▶ WORK TO COMPLETE:
Report every line in the material below that contains the word "feltet". Case counts.

▶ EXCERPTED RECORDS:

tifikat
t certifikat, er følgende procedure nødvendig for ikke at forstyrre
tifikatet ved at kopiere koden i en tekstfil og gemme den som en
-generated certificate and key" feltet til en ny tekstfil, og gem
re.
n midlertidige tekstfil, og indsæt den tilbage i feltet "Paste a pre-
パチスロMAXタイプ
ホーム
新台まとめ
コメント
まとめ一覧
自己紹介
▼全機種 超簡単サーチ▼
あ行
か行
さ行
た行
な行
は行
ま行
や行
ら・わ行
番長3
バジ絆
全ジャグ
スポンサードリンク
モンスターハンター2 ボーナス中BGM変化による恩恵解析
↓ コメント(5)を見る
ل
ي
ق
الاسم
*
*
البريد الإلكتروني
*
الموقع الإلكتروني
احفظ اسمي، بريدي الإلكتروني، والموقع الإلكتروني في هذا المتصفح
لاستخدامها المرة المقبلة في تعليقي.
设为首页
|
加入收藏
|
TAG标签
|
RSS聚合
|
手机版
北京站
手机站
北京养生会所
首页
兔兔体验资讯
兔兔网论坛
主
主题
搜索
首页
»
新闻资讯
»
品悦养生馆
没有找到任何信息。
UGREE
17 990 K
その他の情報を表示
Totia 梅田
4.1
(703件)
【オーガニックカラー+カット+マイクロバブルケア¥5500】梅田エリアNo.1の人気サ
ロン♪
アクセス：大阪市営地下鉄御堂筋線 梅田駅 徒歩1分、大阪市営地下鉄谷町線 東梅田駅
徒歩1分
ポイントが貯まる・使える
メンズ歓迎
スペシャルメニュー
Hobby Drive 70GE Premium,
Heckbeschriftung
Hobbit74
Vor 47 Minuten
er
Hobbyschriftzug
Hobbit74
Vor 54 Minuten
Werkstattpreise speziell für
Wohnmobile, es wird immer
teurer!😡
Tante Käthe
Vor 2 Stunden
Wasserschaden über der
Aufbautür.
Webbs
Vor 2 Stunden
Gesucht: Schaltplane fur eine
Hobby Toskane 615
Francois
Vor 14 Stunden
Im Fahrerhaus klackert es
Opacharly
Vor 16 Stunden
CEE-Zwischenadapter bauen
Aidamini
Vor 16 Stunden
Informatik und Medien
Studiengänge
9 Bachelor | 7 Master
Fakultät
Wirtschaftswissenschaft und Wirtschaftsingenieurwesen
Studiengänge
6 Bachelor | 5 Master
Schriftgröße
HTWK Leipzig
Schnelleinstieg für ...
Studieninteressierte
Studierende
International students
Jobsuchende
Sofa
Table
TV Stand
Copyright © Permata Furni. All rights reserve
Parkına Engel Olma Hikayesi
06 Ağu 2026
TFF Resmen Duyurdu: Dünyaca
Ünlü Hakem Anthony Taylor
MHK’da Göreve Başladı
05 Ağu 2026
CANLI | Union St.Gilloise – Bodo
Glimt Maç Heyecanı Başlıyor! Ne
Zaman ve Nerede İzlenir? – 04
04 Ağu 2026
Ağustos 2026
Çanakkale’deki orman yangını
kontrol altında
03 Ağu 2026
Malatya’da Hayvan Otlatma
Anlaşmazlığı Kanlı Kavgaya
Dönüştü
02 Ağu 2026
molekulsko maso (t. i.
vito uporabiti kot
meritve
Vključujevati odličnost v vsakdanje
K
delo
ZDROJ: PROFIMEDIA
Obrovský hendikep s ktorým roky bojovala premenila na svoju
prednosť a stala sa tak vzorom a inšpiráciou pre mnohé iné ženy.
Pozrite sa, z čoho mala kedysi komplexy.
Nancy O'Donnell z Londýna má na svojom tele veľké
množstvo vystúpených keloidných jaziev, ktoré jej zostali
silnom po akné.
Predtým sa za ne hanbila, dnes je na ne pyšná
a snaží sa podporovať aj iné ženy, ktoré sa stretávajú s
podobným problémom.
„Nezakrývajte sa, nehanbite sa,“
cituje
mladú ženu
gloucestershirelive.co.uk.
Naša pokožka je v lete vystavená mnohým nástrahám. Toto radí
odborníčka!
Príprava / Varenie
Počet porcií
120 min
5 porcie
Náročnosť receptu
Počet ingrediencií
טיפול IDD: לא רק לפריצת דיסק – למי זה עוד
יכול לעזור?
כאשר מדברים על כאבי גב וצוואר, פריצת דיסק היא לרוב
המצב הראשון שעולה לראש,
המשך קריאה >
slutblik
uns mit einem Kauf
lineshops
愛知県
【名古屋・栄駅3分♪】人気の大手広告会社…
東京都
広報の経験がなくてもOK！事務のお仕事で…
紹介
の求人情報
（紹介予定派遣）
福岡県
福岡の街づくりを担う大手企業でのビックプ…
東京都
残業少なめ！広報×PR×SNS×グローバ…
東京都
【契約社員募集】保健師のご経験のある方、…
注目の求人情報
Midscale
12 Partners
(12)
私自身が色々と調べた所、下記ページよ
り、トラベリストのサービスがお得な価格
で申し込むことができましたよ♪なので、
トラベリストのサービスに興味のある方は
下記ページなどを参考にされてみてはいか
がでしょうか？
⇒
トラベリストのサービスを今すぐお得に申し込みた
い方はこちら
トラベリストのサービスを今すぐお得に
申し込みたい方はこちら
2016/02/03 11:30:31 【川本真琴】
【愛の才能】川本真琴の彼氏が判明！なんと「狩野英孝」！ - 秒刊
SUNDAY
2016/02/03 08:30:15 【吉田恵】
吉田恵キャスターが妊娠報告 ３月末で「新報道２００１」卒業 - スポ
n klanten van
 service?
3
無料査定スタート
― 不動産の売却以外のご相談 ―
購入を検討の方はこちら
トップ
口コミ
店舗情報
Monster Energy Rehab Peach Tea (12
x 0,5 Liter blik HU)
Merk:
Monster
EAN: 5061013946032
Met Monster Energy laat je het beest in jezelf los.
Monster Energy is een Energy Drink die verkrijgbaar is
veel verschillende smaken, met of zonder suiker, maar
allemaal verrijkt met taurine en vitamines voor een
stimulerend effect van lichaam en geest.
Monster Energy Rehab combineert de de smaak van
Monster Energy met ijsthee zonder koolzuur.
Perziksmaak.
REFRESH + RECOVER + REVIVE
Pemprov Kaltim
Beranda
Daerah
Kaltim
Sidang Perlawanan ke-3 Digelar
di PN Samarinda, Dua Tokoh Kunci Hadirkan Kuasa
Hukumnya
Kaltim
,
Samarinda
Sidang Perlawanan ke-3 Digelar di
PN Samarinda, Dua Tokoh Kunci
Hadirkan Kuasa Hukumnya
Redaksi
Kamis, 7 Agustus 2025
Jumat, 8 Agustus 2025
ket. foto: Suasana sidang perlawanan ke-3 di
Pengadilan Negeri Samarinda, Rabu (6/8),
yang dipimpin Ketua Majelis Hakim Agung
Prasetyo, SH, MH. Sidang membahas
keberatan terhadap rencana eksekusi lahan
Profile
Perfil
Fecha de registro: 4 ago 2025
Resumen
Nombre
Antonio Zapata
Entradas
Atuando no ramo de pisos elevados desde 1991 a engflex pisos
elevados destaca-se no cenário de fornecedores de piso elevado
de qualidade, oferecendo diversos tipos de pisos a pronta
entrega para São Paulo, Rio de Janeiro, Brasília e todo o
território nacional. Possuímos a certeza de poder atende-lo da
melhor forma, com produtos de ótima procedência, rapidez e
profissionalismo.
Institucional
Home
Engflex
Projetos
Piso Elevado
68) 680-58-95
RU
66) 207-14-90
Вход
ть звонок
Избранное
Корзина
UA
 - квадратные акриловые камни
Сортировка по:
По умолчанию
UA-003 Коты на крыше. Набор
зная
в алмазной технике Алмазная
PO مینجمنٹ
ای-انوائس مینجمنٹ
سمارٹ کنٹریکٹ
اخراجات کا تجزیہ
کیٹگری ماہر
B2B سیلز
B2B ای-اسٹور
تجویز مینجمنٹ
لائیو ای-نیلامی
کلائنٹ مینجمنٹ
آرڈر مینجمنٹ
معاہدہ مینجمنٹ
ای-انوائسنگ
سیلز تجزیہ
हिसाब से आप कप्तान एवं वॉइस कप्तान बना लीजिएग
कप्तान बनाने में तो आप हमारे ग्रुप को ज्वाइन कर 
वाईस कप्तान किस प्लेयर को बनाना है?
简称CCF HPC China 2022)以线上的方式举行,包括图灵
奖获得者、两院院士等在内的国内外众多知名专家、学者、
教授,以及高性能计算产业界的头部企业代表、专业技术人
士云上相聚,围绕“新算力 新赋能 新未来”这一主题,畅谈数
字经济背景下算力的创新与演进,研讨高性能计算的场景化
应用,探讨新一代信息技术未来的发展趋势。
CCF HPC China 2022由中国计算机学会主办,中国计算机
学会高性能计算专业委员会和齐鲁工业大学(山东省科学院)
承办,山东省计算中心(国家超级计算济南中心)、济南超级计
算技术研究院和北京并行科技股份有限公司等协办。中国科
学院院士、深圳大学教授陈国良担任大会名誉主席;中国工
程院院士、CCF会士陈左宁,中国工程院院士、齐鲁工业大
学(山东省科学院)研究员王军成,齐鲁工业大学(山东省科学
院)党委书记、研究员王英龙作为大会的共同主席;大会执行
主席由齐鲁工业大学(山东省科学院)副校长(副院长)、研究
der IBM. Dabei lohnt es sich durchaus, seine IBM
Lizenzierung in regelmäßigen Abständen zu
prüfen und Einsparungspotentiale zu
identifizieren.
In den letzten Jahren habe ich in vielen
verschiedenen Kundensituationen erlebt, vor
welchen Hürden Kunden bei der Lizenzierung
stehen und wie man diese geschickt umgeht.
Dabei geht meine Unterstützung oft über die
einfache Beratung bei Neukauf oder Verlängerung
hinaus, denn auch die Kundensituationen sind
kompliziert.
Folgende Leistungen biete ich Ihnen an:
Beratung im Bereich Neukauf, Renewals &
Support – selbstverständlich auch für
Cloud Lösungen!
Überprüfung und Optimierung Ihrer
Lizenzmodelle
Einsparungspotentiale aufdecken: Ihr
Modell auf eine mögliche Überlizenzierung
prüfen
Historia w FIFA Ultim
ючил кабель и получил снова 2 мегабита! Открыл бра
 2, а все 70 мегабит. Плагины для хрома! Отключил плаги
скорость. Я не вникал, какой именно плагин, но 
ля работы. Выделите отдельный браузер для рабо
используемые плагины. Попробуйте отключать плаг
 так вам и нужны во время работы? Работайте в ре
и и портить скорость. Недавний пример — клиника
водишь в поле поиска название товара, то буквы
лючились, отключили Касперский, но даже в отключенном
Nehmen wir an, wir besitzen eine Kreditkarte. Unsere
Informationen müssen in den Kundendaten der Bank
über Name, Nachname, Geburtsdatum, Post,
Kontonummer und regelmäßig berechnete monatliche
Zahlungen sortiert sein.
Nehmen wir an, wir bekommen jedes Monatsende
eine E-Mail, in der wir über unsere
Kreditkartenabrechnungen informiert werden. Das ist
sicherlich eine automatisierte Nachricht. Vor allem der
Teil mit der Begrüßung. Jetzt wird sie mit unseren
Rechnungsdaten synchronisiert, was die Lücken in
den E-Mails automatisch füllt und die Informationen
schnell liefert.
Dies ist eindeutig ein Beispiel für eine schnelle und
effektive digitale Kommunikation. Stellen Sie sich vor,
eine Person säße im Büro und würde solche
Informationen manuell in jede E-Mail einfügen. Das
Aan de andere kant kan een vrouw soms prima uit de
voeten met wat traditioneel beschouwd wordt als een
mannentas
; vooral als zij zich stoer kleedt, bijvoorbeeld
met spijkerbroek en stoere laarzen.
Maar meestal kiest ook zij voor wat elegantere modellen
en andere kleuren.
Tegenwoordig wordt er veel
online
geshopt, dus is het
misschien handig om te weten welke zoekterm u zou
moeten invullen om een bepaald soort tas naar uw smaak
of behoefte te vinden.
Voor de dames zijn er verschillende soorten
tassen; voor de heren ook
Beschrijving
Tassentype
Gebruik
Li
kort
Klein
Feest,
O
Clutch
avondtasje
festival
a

▶ ANSWER BELOW:
-generated certificate and key" feltet til en ny tekstfil, og gem
n midlertidige tekstfil, og indsæt den tilbage i feltet "Paste a pre-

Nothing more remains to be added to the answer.